Winning Essay for the 2014 Scholarship
“The Difference Between Life and Death”
By: Michael Prete
Ah, it is finally summer! It has been a long year preparing for life after graduation but it is finally here. The ceremony was long but it was worth it because it finally happened. As you throw your graduation things in the back seat of your car, you think to yourself no more classes, no more exams, and no more homework! You’re in your car driving to a graduation party with your friends; windows down and jamming out to Pharrell Williams’ “Happy” blasting on the radio. You reach for your phone to tell your friends you’ll be there in a few minutes. You press send. You are feeling great and looking forward to the rest of your summer. You look up and, AH you just ran a red light! You try slamming on the brakes, but….SCREEEEEEECH!
For the average teen, looking at a text takes about five (5) seconds. However, did you know that if you are driving at 55 miles per hour, in those five (5) seconds you are looking at your phone, you have just driven from one end of a football field to the other end?
Studies have determined that texting while driving is now the leading cause of death for teen drivers.
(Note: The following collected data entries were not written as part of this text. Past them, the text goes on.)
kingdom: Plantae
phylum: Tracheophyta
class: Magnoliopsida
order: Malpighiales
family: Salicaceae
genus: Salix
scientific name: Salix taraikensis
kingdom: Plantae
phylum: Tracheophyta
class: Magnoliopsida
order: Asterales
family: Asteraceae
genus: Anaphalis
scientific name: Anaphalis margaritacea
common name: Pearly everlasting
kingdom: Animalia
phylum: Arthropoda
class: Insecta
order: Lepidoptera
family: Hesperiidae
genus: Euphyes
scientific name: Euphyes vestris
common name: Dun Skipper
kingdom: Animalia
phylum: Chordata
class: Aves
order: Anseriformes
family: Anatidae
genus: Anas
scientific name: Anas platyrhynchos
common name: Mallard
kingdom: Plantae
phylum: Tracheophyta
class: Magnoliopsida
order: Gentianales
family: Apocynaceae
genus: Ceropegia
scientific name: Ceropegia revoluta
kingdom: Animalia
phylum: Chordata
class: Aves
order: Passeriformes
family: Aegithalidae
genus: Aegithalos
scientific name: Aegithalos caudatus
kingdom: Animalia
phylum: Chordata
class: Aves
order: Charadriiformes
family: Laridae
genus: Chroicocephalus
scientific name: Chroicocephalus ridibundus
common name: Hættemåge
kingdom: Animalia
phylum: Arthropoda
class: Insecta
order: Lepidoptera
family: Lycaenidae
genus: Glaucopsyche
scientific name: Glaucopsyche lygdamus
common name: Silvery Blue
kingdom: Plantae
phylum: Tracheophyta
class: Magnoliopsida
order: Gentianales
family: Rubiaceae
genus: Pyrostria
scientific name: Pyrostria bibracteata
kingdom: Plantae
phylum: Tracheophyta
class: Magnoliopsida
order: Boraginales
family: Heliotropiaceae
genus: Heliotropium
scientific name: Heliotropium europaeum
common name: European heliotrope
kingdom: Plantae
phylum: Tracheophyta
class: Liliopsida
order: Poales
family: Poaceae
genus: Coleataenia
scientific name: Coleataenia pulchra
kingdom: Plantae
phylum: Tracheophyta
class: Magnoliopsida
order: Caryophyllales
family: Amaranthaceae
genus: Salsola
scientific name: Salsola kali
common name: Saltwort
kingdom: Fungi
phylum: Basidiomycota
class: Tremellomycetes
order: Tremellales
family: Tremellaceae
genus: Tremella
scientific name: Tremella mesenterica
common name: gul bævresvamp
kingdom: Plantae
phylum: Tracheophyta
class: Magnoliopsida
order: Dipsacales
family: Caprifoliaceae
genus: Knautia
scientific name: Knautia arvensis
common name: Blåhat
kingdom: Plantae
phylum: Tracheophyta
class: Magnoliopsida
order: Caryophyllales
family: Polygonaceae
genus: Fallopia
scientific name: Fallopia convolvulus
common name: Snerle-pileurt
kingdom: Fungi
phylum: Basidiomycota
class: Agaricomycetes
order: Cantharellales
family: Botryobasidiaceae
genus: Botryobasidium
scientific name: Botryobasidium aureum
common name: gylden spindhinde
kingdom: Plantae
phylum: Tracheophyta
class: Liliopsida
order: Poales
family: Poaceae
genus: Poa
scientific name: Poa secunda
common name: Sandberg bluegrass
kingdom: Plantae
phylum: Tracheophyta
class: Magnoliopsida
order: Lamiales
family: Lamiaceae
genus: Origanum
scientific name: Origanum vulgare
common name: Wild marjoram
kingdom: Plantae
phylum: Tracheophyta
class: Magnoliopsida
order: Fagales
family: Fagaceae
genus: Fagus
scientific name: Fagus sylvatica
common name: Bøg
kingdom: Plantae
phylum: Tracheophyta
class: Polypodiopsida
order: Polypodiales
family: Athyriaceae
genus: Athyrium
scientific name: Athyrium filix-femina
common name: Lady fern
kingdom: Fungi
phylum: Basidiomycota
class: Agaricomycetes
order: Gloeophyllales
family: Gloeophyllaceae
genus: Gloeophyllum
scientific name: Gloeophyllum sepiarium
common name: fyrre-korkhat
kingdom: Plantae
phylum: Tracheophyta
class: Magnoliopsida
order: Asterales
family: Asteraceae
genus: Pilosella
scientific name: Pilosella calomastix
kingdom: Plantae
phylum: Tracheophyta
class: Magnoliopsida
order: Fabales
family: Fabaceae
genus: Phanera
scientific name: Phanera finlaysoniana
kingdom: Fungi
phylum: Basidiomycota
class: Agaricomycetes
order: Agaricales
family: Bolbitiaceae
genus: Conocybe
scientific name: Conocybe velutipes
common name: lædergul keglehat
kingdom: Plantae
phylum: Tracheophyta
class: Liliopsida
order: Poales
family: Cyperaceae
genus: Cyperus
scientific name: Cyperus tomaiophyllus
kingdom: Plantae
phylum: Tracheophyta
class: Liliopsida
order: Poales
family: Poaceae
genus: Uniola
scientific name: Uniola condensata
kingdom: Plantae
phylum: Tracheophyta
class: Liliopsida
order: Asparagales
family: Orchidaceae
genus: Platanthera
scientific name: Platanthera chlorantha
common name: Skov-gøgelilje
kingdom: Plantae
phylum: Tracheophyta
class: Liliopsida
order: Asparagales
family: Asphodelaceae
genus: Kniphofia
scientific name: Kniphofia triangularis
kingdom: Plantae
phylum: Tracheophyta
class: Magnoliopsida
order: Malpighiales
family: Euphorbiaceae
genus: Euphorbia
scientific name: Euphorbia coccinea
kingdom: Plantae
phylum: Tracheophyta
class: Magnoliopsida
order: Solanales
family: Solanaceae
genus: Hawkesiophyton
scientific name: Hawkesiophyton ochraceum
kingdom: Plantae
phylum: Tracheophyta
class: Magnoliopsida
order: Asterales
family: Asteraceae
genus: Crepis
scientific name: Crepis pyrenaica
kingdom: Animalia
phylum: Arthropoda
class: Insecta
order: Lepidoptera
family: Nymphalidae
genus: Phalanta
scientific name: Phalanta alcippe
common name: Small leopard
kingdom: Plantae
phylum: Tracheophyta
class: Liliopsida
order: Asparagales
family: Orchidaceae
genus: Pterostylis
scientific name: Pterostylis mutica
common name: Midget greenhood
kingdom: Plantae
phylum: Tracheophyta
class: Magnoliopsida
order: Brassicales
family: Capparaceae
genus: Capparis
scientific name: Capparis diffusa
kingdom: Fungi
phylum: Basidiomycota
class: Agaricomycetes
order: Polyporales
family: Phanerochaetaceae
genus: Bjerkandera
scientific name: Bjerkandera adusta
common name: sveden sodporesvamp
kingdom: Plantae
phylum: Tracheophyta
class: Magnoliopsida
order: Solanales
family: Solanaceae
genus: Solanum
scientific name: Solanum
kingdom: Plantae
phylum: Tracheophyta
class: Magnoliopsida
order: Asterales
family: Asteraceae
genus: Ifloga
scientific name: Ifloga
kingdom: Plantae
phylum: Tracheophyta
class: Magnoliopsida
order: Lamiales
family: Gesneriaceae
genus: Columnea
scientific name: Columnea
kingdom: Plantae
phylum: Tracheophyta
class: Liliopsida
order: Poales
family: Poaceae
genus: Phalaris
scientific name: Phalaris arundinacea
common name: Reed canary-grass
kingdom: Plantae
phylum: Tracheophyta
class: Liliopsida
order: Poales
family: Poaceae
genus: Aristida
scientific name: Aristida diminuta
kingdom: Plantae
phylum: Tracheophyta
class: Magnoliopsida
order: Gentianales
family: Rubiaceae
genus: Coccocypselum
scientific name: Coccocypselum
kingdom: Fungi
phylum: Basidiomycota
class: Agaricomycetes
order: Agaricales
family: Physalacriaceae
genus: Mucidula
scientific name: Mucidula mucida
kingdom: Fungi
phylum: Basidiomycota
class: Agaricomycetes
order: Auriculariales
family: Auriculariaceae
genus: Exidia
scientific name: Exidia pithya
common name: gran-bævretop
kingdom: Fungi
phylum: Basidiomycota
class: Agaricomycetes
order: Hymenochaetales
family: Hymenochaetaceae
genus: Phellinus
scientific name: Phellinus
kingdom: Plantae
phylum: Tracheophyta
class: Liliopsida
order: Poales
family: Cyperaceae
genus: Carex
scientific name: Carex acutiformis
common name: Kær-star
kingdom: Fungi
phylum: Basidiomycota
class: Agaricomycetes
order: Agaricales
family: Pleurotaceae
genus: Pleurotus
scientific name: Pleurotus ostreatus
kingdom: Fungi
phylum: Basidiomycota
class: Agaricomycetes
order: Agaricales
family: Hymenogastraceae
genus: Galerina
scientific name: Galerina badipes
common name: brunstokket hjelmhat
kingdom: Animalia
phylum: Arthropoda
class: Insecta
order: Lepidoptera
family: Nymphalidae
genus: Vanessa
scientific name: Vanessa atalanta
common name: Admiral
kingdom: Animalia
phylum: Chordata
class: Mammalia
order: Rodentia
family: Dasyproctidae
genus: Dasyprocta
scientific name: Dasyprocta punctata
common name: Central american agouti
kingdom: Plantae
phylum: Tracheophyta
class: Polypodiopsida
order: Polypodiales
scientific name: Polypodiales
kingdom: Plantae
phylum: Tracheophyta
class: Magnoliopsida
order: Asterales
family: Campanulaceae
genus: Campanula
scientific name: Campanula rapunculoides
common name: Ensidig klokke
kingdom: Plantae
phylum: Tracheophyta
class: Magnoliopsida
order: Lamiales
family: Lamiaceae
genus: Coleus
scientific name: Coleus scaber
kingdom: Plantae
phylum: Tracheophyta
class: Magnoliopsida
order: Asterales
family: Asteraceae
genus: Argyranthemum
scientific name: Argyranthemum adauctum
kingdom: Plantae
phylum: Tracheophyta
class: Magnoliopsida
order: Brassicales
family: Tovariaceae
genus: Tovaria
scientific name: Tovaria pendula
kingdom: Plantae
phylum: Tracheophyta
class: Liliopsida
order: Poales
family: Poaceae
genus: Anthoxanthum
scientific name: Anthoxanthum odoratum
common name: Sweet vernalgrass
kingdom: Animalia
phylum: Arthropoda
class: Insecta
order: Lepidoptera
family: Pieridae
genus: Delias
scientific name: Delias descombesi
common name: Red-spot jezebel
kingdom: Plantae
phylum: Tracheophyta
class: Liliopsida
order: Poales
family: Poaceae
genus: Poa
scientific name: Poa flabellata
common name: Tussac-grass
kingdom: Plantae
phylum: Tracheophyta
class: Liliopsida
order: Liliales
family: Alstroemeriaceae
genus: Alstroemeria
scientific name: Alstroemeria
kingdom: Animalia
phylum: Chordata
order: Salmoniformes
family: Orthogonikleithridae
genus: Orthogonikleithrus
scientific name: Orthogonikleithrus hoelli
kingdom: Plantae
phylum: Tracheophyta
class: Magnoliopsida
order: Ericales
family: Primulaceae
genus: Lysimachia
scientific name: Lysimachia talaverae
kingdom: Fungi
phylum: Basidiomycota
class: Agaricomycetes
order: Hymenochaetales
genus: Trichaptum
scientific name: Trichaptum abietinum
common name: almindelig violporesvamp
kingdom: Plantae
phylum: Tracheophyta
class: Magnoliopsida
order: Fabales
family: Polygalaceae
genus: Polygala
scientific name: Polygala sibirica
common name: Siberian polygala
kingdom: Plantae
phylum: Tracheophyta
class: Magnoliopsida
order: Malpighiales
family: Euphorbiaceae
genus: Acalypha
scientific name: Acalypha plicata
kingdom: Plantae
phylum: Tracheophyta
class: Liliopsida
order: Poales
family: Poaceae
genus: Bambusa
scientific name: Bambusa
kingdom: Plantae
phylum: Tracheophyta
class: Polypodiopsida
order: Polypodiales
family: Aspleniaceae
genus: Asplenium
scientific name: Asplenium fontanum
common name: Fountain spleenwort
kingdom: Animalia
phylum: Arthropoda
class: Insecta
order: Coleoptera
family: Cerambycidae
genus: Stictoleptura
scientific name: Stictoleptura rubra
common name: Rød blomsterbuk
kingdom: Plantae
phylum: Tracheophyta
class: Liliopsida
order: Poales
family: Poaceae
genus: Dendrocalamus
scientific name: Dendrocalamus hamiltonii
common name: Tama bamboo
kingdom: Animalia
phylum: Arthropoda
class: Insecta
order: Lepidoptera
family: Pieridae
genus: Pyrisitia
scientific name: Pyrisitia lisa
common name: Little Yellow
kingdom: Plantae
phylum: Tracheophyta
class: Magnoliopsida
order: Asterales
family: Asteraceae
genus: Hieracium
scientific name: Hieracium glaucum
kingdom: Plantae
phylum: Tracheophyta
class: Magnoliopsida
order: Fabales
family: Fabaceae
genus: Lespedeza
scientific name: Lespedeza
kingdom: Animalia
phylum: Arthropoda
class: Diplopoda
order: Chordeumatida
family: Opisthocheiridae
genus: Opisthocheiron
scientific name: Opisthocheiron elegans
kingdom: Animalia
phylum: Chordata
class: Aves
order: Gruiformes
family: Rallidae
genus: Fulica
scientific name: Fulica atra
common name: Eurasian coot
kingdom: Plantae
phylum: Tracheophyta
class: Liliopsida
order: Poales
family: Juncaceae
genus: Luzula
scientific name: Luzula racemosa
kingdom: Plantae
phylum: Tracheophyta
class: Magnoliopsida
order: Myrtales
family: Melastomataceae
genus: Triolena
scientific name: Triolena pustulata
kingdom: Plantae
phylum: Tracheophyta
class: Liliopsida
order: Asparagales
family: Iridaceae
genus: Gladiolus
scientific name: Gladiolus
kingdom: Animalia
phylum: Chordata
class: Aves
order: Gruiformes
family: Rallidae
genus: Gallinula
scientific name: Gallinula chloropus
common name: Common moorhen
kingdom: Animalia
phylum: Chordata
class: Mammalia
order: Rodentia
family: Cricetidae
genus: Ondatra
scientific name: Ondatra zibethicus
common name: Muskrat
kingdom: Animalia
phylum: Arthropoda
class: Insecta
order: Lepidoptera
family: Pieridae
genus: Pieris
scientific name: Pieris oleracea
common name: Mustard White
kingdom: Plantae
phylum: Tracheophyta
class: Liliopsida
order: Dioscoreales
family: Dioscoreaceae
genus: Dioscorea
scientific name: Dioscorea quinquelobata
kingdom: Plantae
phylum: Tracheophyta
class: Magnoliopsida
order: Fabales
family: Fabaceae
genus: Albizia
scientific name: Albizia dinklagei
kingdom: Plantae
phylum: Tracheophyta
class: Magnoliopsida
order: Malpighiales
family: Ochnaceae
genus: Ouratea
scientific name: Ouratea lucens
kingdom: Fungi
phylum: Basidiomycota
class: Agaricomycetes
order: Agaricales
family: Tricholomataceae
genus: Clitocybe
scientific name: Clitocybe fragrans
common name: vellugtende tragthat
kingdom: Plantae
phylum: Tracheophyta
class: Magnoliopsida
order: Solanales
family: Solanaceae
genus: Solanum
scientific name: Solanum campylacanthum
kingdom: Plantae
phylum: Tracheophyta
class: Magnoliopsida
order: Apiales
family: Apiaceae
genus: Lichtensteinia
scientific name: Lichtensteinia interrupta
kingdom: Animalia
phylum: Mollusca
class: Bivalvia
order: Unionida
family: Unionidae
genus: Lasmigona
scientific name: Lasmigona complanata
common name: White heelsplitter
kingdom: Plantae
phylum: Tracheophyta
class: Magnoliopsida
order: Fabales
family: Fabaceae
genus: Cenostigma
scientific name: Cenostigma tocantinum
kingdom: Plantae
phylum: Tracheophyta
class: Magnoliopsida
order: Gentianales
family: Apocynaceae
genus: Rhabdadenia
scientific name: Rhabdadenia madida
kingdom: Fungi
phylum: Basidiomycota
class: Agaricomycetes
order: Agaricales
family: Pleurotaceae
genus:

Even still, many teens believe they are being “responsible” while texting and driving because, among others, they “…hold the phone near the windshield ‘for better visibility.” Or they only read a text instead of writing one because it is “safer.”
You may think you are being responsible but this still does not eliminate the 1.3 million crashes that occurred in 2011 because of texting and driving. Because of texting and driving, you could seriously injure or even kill both yourself and other innocent people.
If this does not make you think twice about texting and driving, 39 states (including Washington D.C.) prohibit all drivers from texting. This combined with the fact that many states have begun to allow police officers to search your cellphone for text messages when you are pulled over means serious consequences. So, even if you do not get into an accident, is it worth the $20 ticket (for the first offense, $50 for the second, etc.) just for texting and driving? Depending on the seriousness, you could even lose your license and lose the freedom you once had of driving yourself around and being your own person. But what’s worse is you could seriously injure yourself and someone, or kill yourself and other innocent people. The death of someone affects many other lives both emotionally and financially. Is the text really worth all of this? I would think not.
Now, if a text is really important, this is a different scenario, but it still involves being responsible and making smart choices. If the text is really that important, then by all means pull the car over, put the car in park and deal with the text. After you are done with your text, get back onto the road and continue with your life. You will have been able to deal with your text, but this extra one (1) —two (2) minutes total could mean the difference between life and death.